As home console hardware improved in the late 90’s and early 2000’s arcades began to experience a decline. No longer was it necessary to drive to an arcade to experience games that couldn’t be replicated on a a home system. Even the communal aspect of arcade gaming was eventually replicated – to an extent – by the emergence of online gaming. For me, however, it was a poor substitute. What made arcades so special wasn’t just the games themselves or the fact that they were graphically superior to console games, it was the experience of arcade gaming. It was seeing a new game in the arcade with lots of people standing around it waiting to play. It was putting your quarter or token on the little ledge beneath the screen to mark your place so you could test your mettle against your fellow gamers. It was the feel of standing at that big machine, the arcade controls, and the competitive vigor of going toe to toe with the guy, or gal, standing right next to you. Playing with friends at home was, and still is, a great time, but it just wasn’t the same.
Arcades were often dark places back then, illuminated entirely by the machines contained within. It was an environment unlike any other and one that a console and living room simply couldn’t duplicate. These days, what passes for an arcade is pitiful and unfulfilling. On a recent trip to Dave & Buster’s – a hybrid restaurant/arcade chain – I was dismayed and their selection of games. There were ticket redemption games, phone turned arcade games like Fruit Ninja, numerous dance games ala DDR, and some gun games along the lines of Lethal Enforcers and Time Crisis. That was it. Where was the variety and selection I remember from my childhood? Where were the hack n slash games like Golden Axe, or the brawlers like Final Fight, or the fighting games like Street Fighter 2? Where were classic games like Q-Bert, Ms. Pac-Man, and Centipede?
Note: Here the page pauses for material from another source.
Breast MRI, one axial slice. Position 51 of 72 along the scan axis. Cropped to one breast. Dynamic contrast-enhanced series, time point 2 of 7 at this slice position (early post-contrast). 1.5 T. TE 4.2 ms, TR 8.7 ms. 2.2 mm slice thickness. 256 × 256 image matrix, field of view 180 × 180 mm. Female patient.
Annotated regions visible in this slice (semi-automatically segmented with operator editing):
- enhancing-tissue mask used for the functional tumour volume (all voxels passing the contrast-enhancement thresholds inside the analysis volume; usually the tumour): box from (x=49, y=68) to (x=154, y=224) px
To some degree arcades are coming back as trendy, niche places that cater to millenials and aging, nostalgic folks like me. Most of them serve alcohol and call themselves “barcades”. It’s nice that there are places like that now that have coin-ops real gamers would want to play, but it’s a far cry from full fledged arcades like those I grew up going to. Today’s teenagers and 20-somethings won’t remember the arcades of my youth, and it’s a real pity; they don’t know what they missed out on. It was more than just the games themselves, it was the experience and the environment of the arcade that made it so special.